Для Олега же основной удачей стало то, что князь Муромский помнил его. Помнил свое приглашение и помощь ведуна в разгроме хазар. Оттого в детинце разместили Середина со всем уважением, потчевали только за княжеским столом, дали в прислужники курчавого веснушчатого холопа лет шестнадцати — поджарого, как гончий пес, и вечно голодного, как коккер-спаниель, — а в походе отвели крыло в богатом княжеском шатре. Не единоличные хоромы, разумеется, а вместе с еще двумя десятками избранных бояр и гридней — но и то уважение. В снегу, завернувшись в шкуру, ночевать не пришлось.
Попики княжеские, коих увязалось с ратью аж пятеро, поглядывали на странного боярина, никогда не крестящегося, не молящегося перед едой и вроде не гнушающегося магией, с подозрением. Но Олег оставался тем самым человеком, что вместе со святым Каримандитом боролся с нечистью и сохранил его последнюю волю, который вместе с князем Владимиром принял от Византийского престола крещение и рассказал о нем во многих землях, в том числе и в Муроме. И потому ведуна предпочитали не задевать.
— Ну, чего стоишь? — поторопил холопа Олег, снова набрасывая на плечи налатник. В палатке хоть ветра и нет, а холодрыга — как снаружи. — Давай, шевели коленками.
— А кулеш горячий не подойдет? — предложил Будута. — Аккурат перед вечерней зарей для дружины варили…
— Мне руку распарить, олух, — вздохнул Середин. — Что же я ее — в кулеше стану греть?
— А че? Он горячий будет, как и надобно.
— Зачем продукт портить, Будута? Куда ее потом девать, кашу с горчицей?
— А я и съем, — охотно согласился холоп. — Нести?
— Воду! — повторил ведун. — И горчицу. Гляди, разозлишь — превращу в лягушку.
— Какая же лягушка зимой, боярин?
— Ты будешь первой. Где моя сумка?
— Да несу я, несу, — попятился холоп и выскочил за полог.
Припоминая слова заговора на исцеление костей, Олег еще раз внимательно осмотрел поврежденную кисть. Уж очень много в ней косточек, хрящей и сухожилий. Зачастую про перелом узнаешь, только когда он зарос давно, а тебе снимок руки понадобился. Хотя тут до ближайшего рентгена еще веков десять топать…
— Есть! — радостно заскочил в палатку Будута с дымящимся кожаным мешком в руках. — У кашеваров набрал! Они аккурат мясо закладывать сбирались. И заместо горчицы я с них перцу вытребовал для княжьего гостя. О, целую горсть дали!
— Олух ты, — беззлобно вздохнул Середин. — Мне же не суп варить, а руку парить. Ладно, давай. Обойдусь перцем.

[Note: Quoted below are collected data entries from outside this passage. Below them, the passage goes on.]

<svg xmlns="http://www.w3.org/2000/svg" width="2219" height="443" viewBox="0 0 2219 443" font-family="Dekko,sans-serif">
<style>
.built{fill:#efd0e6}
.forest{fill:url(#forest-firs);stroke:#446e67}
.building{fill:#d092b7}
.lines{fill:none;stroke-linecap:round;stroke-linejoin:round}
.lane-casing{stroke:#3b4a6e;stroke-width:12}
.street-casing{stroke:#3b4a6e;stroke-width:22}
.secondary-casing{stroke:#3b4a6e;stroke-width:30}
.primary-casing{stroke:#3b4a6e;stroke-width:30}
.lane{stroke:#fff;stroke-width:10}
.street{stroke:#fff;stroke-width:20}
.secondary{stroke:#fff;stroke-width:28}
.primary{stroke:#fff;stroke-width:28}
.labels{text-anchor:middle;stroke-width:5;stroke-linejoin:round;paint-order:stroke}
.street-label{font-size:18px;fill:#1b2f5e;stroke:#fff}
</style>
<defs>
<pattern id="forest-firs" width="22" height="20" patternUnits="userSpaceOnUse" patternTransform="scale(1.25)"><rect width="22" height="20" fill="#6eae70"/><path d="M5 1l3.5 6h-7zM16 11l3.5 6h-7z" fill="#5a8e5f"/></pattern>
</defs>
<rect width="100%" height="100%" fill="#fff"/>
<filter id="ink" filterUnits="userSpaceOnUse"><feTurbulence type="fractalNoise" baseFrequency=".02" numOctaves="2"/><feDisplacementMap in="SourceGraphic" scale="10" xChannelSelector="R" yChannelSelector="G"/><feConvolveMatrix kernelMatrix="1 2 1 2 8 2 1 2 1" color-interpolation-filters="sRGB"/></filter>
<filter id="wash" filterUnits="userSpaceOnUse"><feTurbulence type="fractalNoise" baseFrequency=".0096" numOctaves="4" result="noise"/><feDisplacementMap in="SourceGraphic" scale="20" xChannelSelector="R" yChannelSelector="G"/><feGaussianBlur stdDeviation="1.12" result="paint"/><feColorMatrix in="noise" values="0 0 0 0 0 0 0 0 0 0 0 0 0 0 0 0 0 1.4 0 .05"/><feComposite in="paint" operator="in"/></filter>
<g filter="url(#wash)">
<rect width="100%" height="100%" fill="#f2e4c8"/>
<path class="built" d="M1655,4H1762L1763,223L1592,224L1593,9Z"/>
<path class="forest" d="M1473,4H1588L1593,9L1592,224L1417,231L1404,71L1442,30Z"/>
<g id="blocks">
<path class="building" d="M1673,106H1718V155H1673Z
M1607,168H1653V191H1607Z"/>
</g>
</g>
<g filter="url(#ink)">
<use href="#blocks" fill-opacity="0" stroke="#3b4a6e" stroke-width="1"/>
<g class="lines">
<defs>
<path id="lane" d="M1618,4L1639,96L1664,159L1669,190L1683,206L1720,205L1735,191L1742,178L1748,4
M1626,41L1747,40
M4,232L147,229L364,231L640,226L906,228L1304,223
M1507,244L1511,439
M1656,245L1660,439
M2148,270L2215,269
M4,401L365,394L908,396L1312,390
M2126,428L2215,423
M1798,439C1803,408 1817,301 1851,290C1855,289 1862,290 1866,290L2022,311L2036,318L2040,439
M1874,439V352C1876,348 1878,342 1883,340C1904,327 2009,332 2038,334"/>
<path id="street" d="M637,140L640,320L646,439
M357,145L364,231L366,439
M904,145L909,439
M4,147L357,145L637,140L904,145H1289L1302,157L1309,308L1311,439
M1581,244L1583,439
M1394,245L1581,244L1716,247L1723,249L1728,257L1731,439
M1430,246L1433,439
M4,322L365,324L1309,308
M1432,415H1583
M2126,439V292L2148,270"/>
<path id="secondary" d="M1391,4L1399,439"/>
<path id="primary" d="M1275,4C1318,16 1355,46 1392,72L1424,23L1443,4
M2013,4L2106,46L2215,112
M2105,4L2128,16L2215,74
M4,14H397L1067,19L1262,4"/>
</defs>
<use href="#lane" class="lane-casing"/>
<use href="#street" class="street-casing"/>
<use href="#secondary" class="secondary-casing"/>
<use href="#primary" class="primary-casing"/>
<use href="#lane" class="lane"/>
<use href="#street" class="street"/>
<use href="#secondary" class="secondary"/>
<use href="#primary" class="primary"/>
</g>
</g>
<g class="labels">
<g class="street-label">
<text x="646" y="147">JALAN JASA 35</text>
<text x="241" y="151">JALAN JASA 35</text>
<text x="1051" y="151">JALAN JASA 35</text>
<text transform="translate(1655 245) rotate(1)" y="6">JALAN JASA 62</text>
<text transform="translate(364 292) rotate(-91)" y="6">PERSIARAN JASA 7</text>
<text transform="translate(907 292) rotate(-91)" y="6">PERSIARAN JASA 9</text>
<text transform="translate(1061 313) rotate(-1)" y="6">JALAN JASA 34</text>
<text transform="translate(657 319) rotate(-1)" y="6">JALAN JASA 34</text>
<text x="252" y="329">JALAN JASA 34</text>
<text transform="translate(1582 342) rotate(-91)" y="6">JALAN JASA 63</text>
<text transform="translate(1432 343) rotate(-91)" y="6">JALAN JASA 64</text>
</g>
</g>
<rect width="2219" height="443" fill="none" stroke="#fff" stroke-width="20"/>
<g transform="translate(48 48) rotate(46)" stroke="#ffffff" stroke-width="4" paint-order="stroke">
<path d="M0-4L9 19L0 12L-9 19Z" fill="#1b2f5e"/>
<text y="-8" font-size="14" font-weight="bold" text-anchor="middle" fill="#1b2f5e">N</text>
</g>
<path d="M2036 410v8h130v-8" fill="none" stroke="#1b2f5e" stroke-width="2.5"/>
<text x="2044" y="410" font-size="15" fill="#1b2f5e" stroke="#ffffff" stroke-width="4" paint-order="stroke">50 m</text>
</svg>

Он растер несколько шариков перца между пальцами, кинул в горячую воду, немного подождал, чтобы он намок и утонул, помешал мизинцем, затем медленно погрузил руку в ведерко. Торопливо забормотал:
— Встану я, Олег, до заката и пойду, где ветра богато. В чисто поле, во широко раздолье. В чистом поле, в широком раздолье лежит белый камень Ла-тырь. Под тем белым камнем лежит мертвый богатырь. Не болят у него суставы, не щиплют щеки, не ломит кости. Разбужу я богатыря мертвого, покажу ему боли горькие. Ой ты, богатырь черный, богатырь вечный, не болят у тебя суставы, не щиплют щеки, не ломит кости. Так бы и у меня, Олега земного, не болело — в день при солнце, ночью при месяце, на утренней заре, на вечерней заре, на всяк день, на всяк час, на всякое время. Тем моим словам ключ и замок…
— Чародействуешь? — шепотом поинтересовался Будута.
— Пятерню грею, — поморщился в ответ ведун. — Жилы расширяются, кровь быстрее течет, раньше исцеление наступает. Огонь лучше разожги. А то стемнело уж, ничего не видно. И продых в потолке откинуть не забудь, задохнемся.
— Нешто я не понимаю! — обиделся холоп и побежал на улицу дергать нужные веревки. Да так и пропал.
Прогрев руку до ощутимой красноты, Олег спрятал кисть назад в рукавицу. Есть все равно не хотелось, поэтому он нащупал сверток со своей походной шкурой, размотал ее, потом закрутился, уткнувшись носом в густой медвежий мех, и отключился до того момента, когда его вытряхнули из дремы истошные вопли:
— Торки! Торки! Торки!!!
Мигом откатившись от стенки, Олег вскочил, схватился за саблю, щит… И охнул: клинок выскользнул из слабых пальцев. Ведун тихо выругался, в общей толпе выбежал из палатки.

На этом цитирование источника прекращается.